In the case of Jacob Ratumaitavuki-Kneepkens, the NRL's loss has been New Zealand Rugby's gain.
The impressive young outside back is set to embark on his first season in Super Rugby this year, signing on with the Blues for three years following a breakout Mitre 10 Cup campaign with Taranaki.
With speed, size and skill, the 19-year-old turned a lot of heads while wearing the amber and black hoops, and had interest from the Chiefs and Hurricanes but opted for the move to Auckland.
But while he's settling into life in the big city now, it wasn't long ago that his sporting future looked like playing out in a much different way.
After impressing scouts at an age-grade rugby league competition, Ratumaitavuki-Kneepkens signed a three-year development deal with the Parramatta Eels in 2017 at 15-years-old. The deal saw him travel from across the Tasman on a regular basis for training camps and games through until his final year of school, at which point he planned a permanent move from New Plymouth to western Sydney.
He looked set to join the 13-man code, but playing with his older brother, Isaac, for the Francis Douglas Memorial College 1st XV rekindled his love for union.

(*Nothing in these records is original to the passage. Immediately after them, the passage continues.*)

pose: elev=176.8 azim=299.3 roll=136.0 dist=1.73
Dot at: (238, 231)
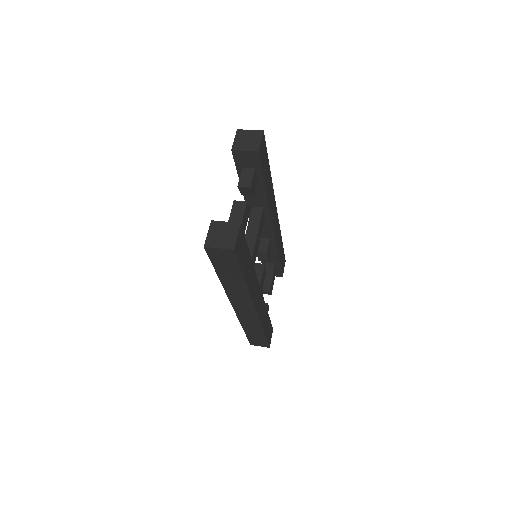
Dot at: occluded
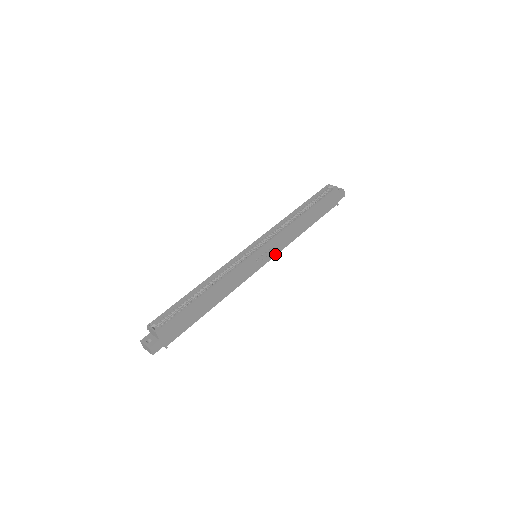
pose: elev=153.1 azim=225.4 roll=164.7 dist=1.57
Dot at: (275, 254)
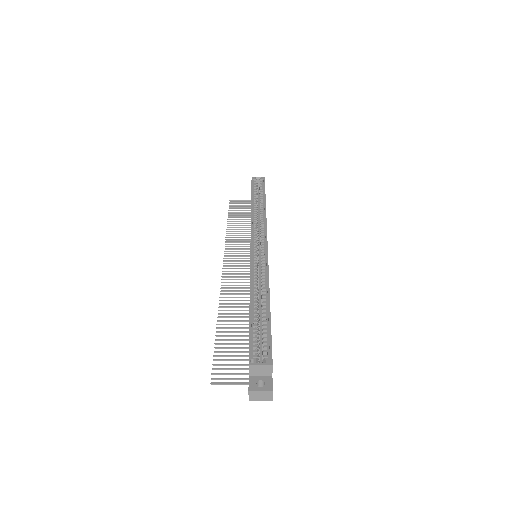
Dot at: occluded
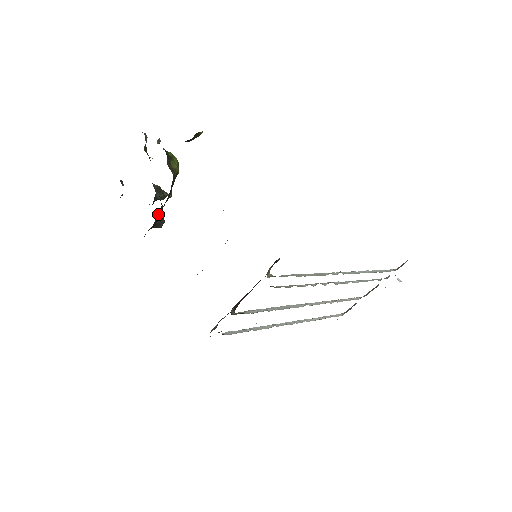
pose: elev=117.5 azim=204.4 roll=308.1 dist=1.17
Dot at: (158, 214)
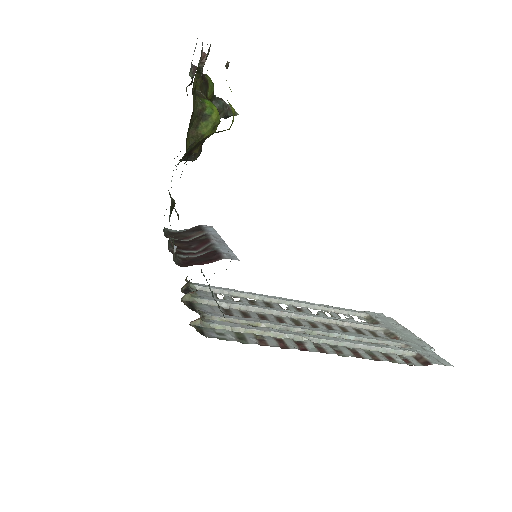
Dot at: occluded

After plenty of discussion with family followed by a long, arduous process, Ratumaitavuki-Kneepkens' agent was able to get him out of his contract with Parramatta, opening the door for a future in rugby once more.
"That time in high school, I was in year 10; 15-years-old and just eager to play any sport. The opportunity to play league for a team I'd grown up watching was a bit too good to turn down," he recalls.
"If I didn't (get out of the Parramatta contract) I would have moved to Parramatta in my last year of school which I wasn't too keen on. The more I think about it, I'm really happy I did (get out of it)."
Instead of moving to Sydney is his final year of high school in 2019, he completed it at Francis Douglas Memorial College – before moving to Mt Maunganui to take up an offer from the All Blacks Sevens, who had scouted him at the Red Bull Ignite 7 competition in 2018, the afternoon after his final exam.
"I remember I had just finished lunch in school," Ratumaitavuki-Kneepkens recalls of finding out he would be joining the Sevens system. "I went into the class room and Clark Laidlaw, the [All Blacks Sevens] coach, was ringing me. He asked if I had five minutes – I think I was in maths at the time – and I was like 'yep, I'll just say I'm going to the toilet'.
"So, I was on the phone with him and he said there was an opportunity for me to join the Sevens team. I was trying to hold it at the time because we were still in fifth period at school, but I was so stoked and the family was happy.
"My last exam was in early December so I finished that and went straight up to the Mount because I couldn't wait to get there."
The opportunity with the Sevens came just after he had signed a two-year contract with Taranaki. While a finger injury and then Covid-19 prevented him from featuring for the All Blacks Sevens last year, he returned to Taranaki to focus on the 15-man game and was the star player in Taranaki's Mitre10 Cup campaign.
Now, the 19-year-old's sporting odyssey has seen him relocate to Auckland looking to make his name at the top level.
While his talent and impact for Taranaki was undeniable, Ratumaitavuki-Kneepkens is content to bide his time in a deep Blues backline. While playing on the wing for Taranaki, he's comfortable at fullback and will play wherever will get him on the field.
"I wouldn't back myself to get a starting jersey straight away. I'll bide my time and learn off the boys like Mark [Telea] and Stephen [Perofeta] who have been here for a couple of years," he says.
"When I get the opportunity to take the field, whenever that is, I'll take it with two hands, get involved where I can and make an impact.
"I'm just happy to get on the field. If it's as a utility, if it's running the waters, I'm a happy man."